Beta-cell survival and function: the role of ghrelin and obestatin

Ghrelin was discovered as a ligand for the growth hormone secretagogue receptor type 1a (GHS-R1a). Ghrelin acylation is critical for GHS-R1a activation and for the endocrine effects, including stimulation of GH release and food intake. Unacylated ghrelin (UAG) is devoid of binding to GHS-R1a and endocrine activities; however, like acylated ghrelin (AG), UAG features peripheral functions, including regulation of insulin secretion and glucose metabolism.
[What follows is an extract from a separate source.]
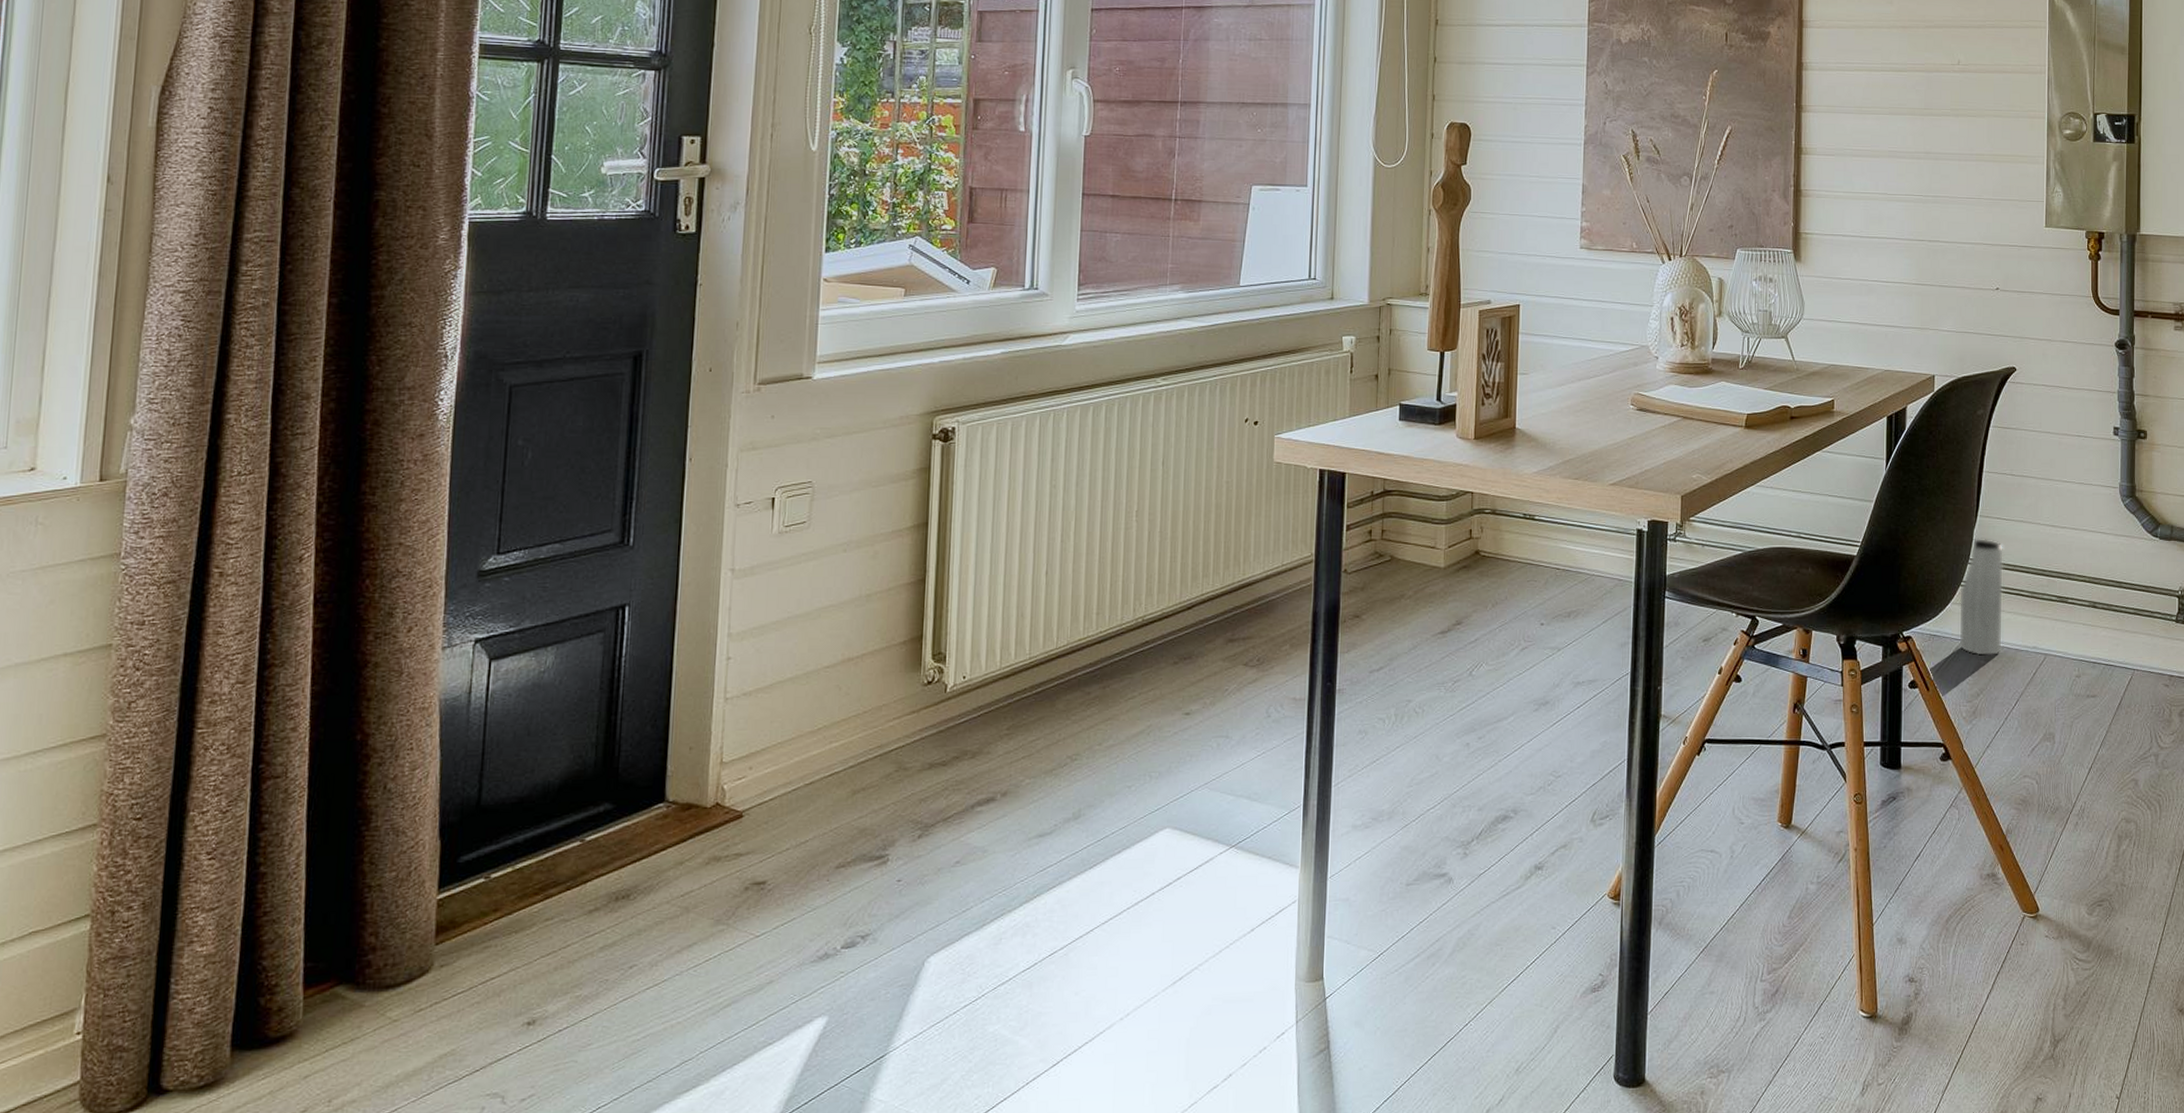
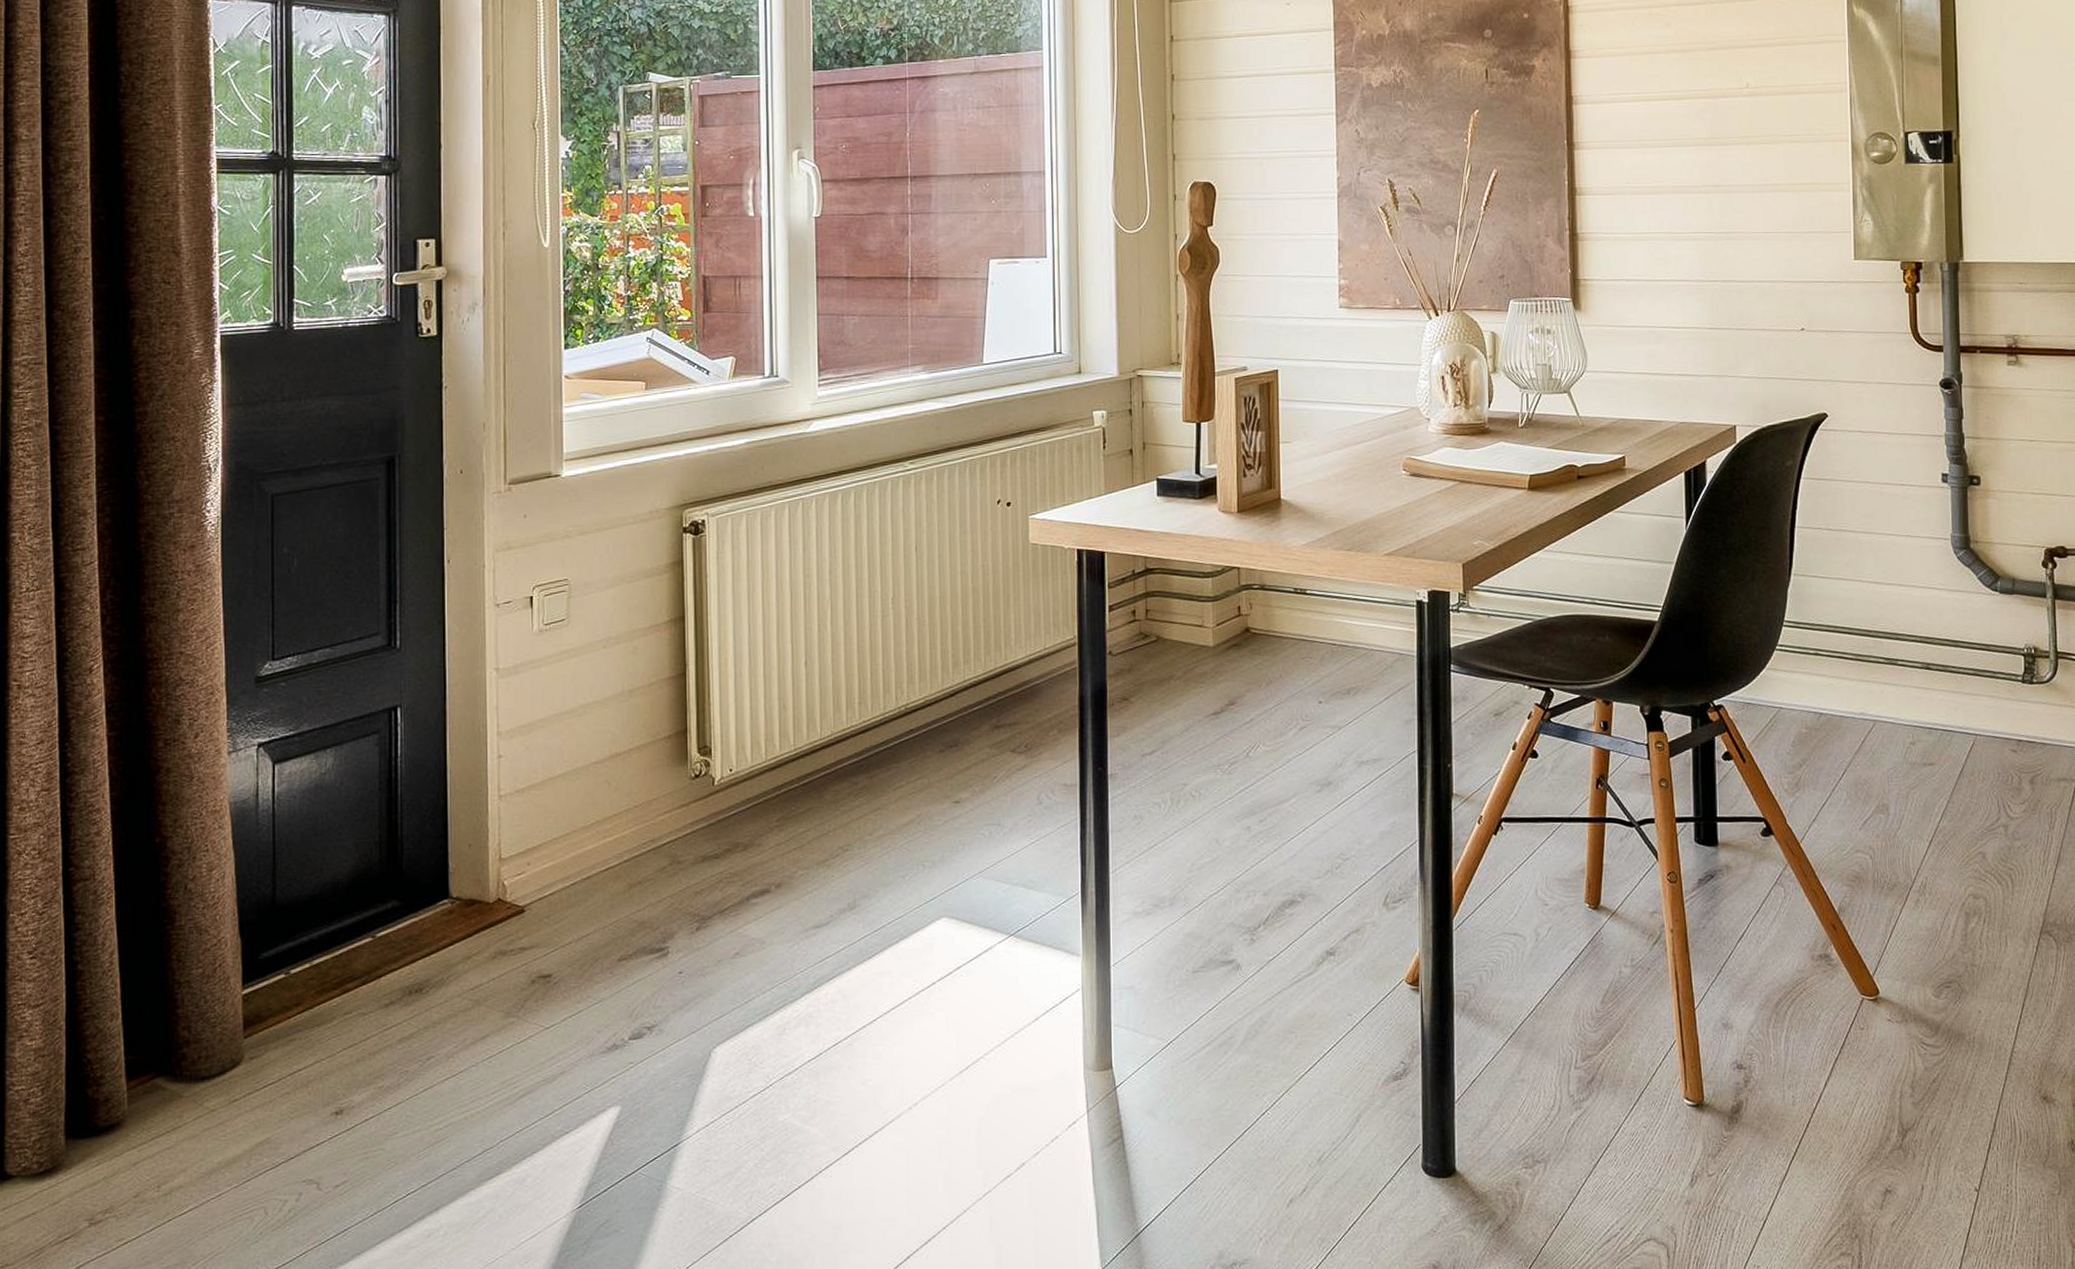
vase: present [1959,538,2004,657] -> none [1775,598,1826,725]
The ghrelin gene peptide Obestatin (Ob), was identified as ligand of the GPR39 and shown to counteract AG central and peripheral actions. However, these findings have been questioned and Ob physiological role remains unknown. In pancreatic islets, ghrelin localizes to apha-, beta- and ghrelin-producing epsilon-cells, suggesting specific actions in islet cell biology. Beta-cell mass and function are reduced in diabetes and interestingly, AG and UAG were found to increase survival and inhibit apoptosis of beta-cells and human islets through cAMP/PKA, ERK1/2- and PI3K/Akt-mediated mechanisms. These actions are equally exerted by small ghrelin fragments not comprising the serine 3 for acylation, suggesting the existence of different bioactive peptides. Ob, which displays similar effects, stimulates glucose-induced insulin secretion and upregulates key beta-cell regulatory genes. AG, UAG and Ob also promote glucose uptake in beta-cells and human islets, further indicating a role in glucose homeostasis. In rats, UAG and Ob, like AG, prevent STZ-induced diabetes by reducing glucose, increasing insulin levels, and preserving beta cell mass. Therefore, the ghrelin system plays a role in beta-cell survival and function, providing a new understanding and suggesting alternative therapeutic approaches in diabetes.